**Work item:**
Present the lines below as a numbered list, leaving out any blank lines.

- Opening Delimiter -

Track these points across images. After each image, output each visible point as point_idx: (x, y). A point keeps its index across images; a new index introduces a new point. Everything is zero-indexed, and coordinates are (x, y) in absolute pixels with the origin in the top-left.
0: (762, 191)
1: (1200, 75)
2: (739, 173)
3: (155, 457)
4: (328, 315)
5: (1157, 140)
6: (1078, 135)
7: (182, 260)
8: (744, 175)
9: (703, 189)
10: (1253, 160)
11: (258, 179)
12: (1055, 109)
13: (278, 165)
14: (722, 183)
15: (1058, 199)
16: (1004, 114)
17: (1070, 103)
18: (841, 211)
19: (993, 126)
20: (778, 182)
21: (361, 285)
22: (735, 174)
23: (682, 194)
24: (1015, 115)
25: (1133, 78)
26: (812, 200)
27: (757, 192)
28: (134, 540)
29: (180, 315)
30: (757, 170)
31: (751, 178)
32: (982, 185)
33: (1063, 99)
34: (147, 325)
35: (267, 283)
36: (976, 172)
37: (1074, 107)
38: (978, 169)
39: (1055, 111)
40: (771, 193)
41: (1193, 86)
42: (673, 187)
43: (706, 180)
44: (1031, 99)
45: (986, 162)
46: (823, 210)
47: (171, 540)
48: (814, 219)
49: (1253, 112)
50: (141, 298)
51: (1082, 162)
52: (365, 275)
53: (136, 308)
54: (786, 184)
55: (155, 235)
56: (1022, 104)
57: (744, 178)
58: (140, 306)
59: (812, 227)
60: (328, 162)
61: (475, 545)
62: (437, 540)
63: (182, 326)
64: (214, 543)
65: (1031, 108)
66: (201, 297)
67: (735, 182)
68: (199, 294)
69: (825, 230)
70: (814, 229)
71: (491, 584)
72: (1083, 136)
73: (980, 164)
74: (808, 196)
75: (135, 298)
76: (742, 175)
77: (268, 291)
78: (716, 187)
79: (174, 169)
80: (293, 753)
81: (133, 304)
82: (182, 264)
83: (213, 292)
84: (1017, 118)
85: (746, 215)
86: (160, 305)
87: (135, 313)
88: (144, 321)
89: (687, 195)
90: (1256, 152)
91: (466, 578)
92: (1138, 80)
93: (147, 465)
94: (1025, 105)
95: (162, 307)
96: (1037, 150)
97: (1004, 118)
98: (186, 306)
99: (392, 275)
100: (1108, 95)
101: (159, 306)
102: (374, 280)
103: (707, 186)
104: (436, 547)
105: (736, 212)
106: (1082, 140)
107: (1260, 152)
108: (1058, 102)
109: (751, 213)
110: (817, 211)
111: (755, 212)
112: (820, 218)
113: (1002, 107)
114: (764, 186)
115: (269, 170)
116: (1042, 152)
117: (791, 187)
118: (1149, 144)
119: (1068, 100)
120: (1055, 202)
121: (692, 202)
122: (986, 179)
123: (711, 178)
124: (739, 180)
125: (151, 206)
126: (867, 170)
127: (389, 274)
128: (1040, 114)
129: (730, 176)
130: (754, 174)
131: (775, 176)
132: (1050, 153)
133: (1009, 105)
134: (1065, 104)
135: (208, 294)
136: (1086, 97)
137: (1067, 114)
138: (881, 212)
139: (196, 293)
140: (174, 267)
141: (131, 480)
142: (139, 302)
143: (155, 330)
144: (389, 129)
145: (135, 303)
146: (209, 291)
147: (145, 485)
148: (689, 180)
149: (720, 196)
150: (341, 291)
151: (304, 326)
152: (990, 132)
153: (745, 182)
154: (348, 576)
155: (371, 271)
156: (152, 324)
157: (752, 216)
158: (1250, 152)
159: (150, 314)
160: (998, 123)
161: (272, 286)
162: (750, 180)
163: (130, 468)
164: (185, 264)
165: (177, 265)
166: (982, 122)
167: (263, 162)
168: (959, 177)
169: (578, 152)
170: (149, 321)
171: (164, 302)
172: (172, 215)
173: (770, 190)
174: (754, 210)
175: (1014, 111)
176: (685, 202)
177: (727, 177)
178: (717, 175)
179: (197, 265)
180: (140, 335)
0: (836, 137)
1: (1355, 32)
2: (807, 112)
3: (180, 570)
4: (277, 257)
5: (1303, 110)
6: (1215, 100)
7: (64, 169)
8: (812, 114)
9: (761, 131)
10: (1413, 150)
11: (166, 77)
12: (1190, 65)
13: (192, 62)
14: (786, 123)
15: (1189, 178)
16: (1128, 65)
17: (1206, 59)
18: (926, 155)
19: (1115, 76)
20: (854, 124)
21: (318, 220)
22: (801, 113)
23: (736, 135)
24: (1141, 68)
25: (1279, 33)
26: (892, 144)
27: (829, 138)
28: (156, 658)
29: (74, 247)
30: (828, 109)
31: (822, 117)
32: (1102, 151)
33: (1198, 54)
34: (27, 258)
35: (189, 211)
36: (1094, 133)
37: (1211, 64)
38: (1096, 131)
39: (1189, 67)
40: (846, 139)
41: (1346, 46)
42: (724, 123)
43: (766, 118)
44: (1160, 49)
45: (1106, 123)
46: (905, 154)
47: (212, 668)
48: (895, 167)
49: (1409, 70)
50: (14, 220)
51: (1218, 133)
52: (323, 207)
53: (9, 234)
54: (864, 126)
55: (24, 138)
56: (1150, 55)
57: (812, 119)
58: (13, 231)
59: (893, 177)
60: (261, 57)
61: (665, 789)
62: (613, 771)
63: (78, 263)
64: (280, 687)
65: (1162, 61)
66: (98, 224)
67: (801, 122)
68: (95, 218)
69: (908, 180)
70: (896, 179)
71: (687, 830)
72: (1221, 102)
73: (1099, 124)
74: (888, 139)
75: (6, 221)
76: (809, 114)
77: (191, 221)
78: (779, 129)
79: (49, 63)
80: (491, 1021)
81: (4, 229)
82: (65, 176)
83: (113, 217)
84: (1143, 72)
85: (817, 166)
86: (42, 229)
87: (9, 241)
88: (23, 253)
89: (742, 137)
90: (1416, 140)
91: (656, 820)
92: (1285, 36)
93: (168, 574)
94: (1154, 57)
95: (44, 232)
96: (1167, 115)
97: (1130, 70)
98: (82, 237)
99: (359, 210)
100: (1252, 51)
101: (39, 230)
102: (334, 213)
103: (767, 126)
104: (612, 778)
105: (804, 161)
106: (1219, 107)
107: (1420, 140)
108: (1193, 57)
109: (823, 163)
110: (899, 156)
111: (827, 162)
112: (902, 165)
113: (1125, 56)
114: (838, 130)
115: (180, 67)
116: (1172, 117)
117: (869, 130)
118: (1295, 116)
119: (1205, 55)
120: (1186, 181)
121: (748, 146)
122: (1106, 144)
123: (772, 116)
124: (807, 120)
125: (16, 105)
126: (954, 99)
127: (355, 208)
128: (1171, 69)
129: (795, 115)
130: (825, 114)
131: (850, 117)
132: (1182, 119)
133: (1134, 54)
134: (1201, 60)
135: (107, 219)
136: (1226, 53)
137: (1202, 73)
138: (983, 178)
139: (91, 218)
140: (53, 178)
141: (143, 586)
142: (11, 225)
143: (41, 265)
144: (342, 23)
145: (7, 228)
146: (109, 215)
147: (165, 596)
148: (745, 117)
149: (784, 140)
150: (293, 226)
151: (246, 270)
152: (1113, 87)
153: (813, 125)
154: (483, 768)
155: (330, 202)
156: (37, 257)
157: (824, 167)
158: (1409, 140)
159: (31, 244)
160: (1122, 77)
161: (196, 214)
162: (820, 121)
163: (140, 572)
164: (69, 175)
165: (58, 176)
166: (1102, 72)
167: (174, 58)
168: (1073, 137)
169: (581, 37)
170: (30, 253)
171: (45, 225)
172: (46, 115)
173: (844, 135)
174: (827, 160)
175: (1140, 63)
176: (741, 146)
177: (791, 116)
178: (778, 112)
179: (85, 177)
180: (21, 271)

- Closing Delimiter -

**Exercise output:**
1. Track these points across images. After each image, output each visible point as point_idx: (x, y). A point keeps its index across images; a new index introduces a new point. Everything is zero-indexed, and coordinates are (x, y) in absolute pixels with the origin in the top-left.
2. 0: (762, 191)
3. 1: (1200, 75)
4. 2: (739, 173)
5. 3: (155, 457)
6. 4: (328, 315)
7. 5: (1157, 140)
8. 6: (1078, 135)
9. 7: (182, 260)
10. 8: (744, 175)
11. 9: (703, 189)
12. 10: (1253, 160)
13. 11: (258, 179)
14. 12: (1055, 109)
15. 13: (278, 165)
16. 14: (722, 183)
17. 15: (1058, 199)
18. 16: (1004, 114)
19. 17: (1070, 103)
20. 18: (841, 211)
21. 19: (993, 126)
22. 20: (778, 182)
23. 21: (361, 285)
24. 22: (735, 174)
25. 23: (682, 194)
26. 24: (1015, 115)
27. 25: (1133, 78)
28. 26: (812, 200)
29. 27: (757, 192)
30. 28: (134, 540)
31. 29: (180, 315)
32. 30: (757, 170)
33. 31: (751, 178)
34. 32: (982, 185)
35. 33: (1063, 99)
36. 34: (147, 325)
37. 35: (267, 283)
38. 36: (976, 172)
39. 37: (1074, 107)
40. 38: (978, 169)
41. 39: (1055, 111)
42. 40: (771, 193)
43. 41: (1193, 86)
44. 42: (673, 187)
45. 43: (706, 180)
46. 44: (1031, 99)
47. 45: (986, 162)
48. 46: (823, 210)
49. 47: (171, 540)
50. 48: (814, 219)
51. 49: (1253, 112)
52. 50: (141, 298)
53. 51: (1082, 162)
54. 52: (365, 275)
55. 53: (136, 308)
56. 54: (786, 184)
57. 55: (155, 235)
58. 56: (1022, 104)
59. 57: (744, 178)
60. 58: (140, 306)
61. 59: (812, 227)
62. 60: (328, 162)
63. 61: (475, 545)
64. 62: (437, 540)
65. 63: (182, 326)
66. 64: (214, 543)
67. 65: (1031, 108)
68. 66: (201, 297)
69. 67: (735, 182)
70. 68: (199, 294)
71. 69: (825, 230)
72. 70: (814, 229)
73. 71: (491, 584)
74. 72: (1083, 136)
75. 73: (980, 164)
76. 74: (808, 196)
77. 75: (135, 298)
78. 76: (742, 175)
79. 77: (268, 291)
80. 78: (716, 187)
81. 79: (174, 169)
82. 80: (293, 753)
83. 81: (133, 304)
84. 82: (182, 264)
85. 83: (213, 292)
86. 84: (1017, 118)
87. 85: (746, 215)
88. 86: (160, 305)
89. 87: (135, 313)
90. 88: (144, 321)
91. 89: (687, 195)
92. 90: (1256, 152)
93. 91: (466, 578)
94. 92: (1138, 80)
95. 93: (147, 465)
96. 94: (1025, 105)
97. 95: (162, 307)
98. 96: (1037, 150)
99. 97: (1004, 118)
100. 98: (186, 306)
101. 99: (392, 275)
102. 100: (1108, 95)
103. 101: (159, 306)
104. 102: (374, 280)
105. 103: (707, 186)
106. 104: (436, 547)
107. 105: (736, 212)
108. 106: (1082, 140)
109. 107: (1260, 152)
110. 108: (1058, 102)
111. 109: (751, 213)
112. 110: (817, 211)
113. 111: (755, 212)
114. 112: (820, 218)
115. 113: (1002, 107)
116. 114: (764, 186)
117. 115: (269, 170)
118. 116: (1042, 152)
119. 117: (791, 187)
120. 118: (1149, 144)
121. 119: (1068, 100)
122. 120: (1055, 202)
123. 121: (692, 202)
124. 122: (986, 179)
125. 123: (711, 178)
126. 124: (739, 180)
127. 125: (151, 206)
128. 126: (867, 170)
129. 127: (389, 274)
130. 128: (1040, 114)
131. 129: (730, 176)
132. 130: (754, 174)
133. 131: (775, 176)
134. 132: (1050, 153)
135. 133: (1009, 105)
136. 134: (1065, 104)
137. 135: (208, 294)
138. 136: (1086, 97)
139. 137: (1067, 114)
140. 138: (881, 212)
141. 139: (196, 293)
142. 140: (174, 267)
143. 141: (131, 480)
144. 142: (139, 302)
145. 143: (155, 330)
146. 144: (389, 129)
147. 145: (135, 303)
148. 146: (209, 291)
149. 147: (145, 485)
150. 148: (689, 180)
151. 149: (720, 196)
152. 150: (341, 291)
153. 151: (304, 326)
154. 152: (990, 132)
155. 153: (745, 182)
156. 154: (348, 576)
157. 155: (371, 271)
158. 156: (152, 324)
159. 157: (752, 216)
160. 158: (1250, 152)
161. 159: (150, 314)
162. 160: (998, 123)
163. 161: (272, 286)
164. 162: (750, 180)
165. 163: (130, 468)
166. 164: (185, 264)
167. 165: (177, 265)
168. 166: (982, 122)
169. 167: (263, 162)
170. 168: (959, 177)
171. 169: (578, 152)
172. 170: (149, 321)
173. 171: (164, 302)
174. 172: (172, 215)
175. 173: (770, 190)
176. 174: (754, 210)
177. 175: (1014, 111)
178. 176: (685, 202)
179. 177: (727, 177)
180. 178: (717, 175)
181. 179: (197, 265)
182. 180: (140, 335)
183. 0: (836, 137)
184. 1: (1355, 32)
185. 2: (807, 112)
186. 3: (180, 570)
187. 4: (277, 257)
188. 5: (1303, 110)
189. 6: (1215, 100)
190. 7: (64, 169)
191. 8: (812, 114)
192. 9: (761, 131)
193. 10: (1413, 150)
194. 11: (166, 77)
195. 12: (1190, 65)
196. 13: (192, 62)
197. 14: (786, 123)
198. 15: (1189, 178)
199. 16: (1128, 65)
200. 17: (1206, 59)
201. 18: (926, 155)
202. 19: (1115, 76)
203. 20: (854, 124)
204. 21: (318, 220)
205. 22: (801, 113)
206. 23: (736, 135)
207. 24: (1141, 68)
208. 25: (1279, 33)
209. 26: (892, 144)
210. 27: (829, 138)
211. 28: (156, 658)
212. 29: (74, 247)
213. 30: (828, 109)
214. 31: (822, 117)
215. 32: (1102, 151)
216. 33: (1198, 54)
217. 34: (27, 258)
218. 35: (189, 211)
219. 36: (1094, 133)
220. 37: (1211, 64)
221. 38: (1096, 131)
222. 39: (1189, 67)
223. 40: (846, 139)
224. 41: (1346, 46)
225. 42: (724, 123)
226. 43: (766, 118)
227. 44: (1160, 49)
228. 45: (1106, 123)
229. 46: (905, 154)
230. 47: (212, 668)
231. 48: (895, 167)
232. 49: (1409, 70)
233. 50: (14, 220)
234. 51: (1218, 133)
235. 52: (323, 207)
236. 53: (9, 234)
237. 54: (864, 126)
238. 55: (24, 138)
239. 56: (1150, 55)
240. 57: (812, 119)
241. 58: (13, 231)
242. 59: (893, 177)
243. 60: (261, 57)
244. 61: (665, 789)
245. 62: (613, 771)
246. 63: (78, 263)
247. 64: (280, 687)
248. 65: (1162, 61)
249. 66: (98, 224)
250. 67: (801, 122)
251. 68: (95, 218)
252. 69: (908, 180)
253. 70: (896, 179)
254. 71: (687, 830)
255. 72: (1221, 102)
256. 73: (1099, 124)
257. 74: (888, 139)
258. 75: (6, 221)
259. 76: (809, 114)
260. 77: (191, 221)
261. 78: (779, 129)
262. 79: (49, 63)
263. 80: (491, 1021)
264. 81: (4, 229)
265. 82: (65, 176)
266. 83: (113, 217)
267. 84: (1143, 72)
268. 85: (817, 166)
269. 86: (42, 229)
270. 87: (9, 241)
271. 88: (23, 253)
272. 89: (742, 137)
273. 90: (1416, 140)
274. 91: (656, 820)
275. 92: (1285, 36)
276. 93: (168, 574)
277. 94: (1154, 57)
278. 95: (44, 232)
279. 96: (1167, 115)
280. 97: (1130, 70)
281. 98: (82, 237)
282. 99: (359, 210)
283. 100: (1252, 51)
284. 101: (39, 230)
285. 102: (334, 213)
286. 103: (767, 126)
287. 104: (612, 778)
288. 105: (804, 161)
289. 106: (1219, 107)
290. 107: (1420, 140)
291. 108: (1193, 57)
292. 109: (823, 163)
293. 110: (899, 156)
294. 111: (827, 162)
295. 112: (902, 165)
296. 113: (1125, 56)
297. 114: (838, 130)
298. 115: (180, 67)
299. 116: (1172, 117)
300. 117: (869, 130)
301. 118: (1295, 116)
302. 119: (1205, 55)
303. 120: (1186, 181)
304. 121: (748, 146)
305. 122: (1106, 144)
306. 123: (772, 116)
307. 124: (807, 120)
308. 125: (16, 105)
309. 126: (954, 99)
310. 127: (355, 208)
311. 128: (1171, 69)
312. 129: (795, 115)
313. 130: (825, 114)
314. 131: (850, 117)
315. 132: (1182, 119)
316. 133: (1134, 54)
317. 134: (1201, 60)
318. 135: (107, 219)
319. 136: (1226, 53)
320. 137: (1202, 73)
321. 138: (983, 178)
322. 139: (91, 218)
323. 140: (53, 178)
324. 141: (143, 586)
325. 142: (11, 225)
326. 143: (41, 265)
327. 144: (342, 23)
328. 145: (7, 228)
329. 146: (109, 215)
330. 147: (165, 596)
331. 148: (745, 117)
332. 149: (784, 140)
333. 150: (293, 226)
334. 151: (246, 270)
335. 152: (1113, 87)
336. 153: (813, 125)
337. 154: (483, 768)
338. 155: (330, 202)
339. 156: (37, 257)
340. 157: (824, 167)
341. 158: (1409, 140)
342. 159: (31, 244)
343. 160: (1122, 77)
344. 161: (196, 214)
345. 162: (820, 121)
346. 163: (140, 572)
347. 164: (69, 175)
348. 165: (58, 176)
349. 166: (1102, 72)
350. 167: (174, 58)
351. 168: (1073, 137)
352. 169: (581, 37)
353. 170: (30, 253)
354. 171: (45, 225)
355. 172: (46, 115)
356. 173: (844, 135)
357. 174: (827, 160)
358. 175: (1140, 63)
359. 176: (741, 146)
360. 177: (791, 116)
361. 178: (778, 112)
362. 179: (85, 177)
363. 180: (21, 271)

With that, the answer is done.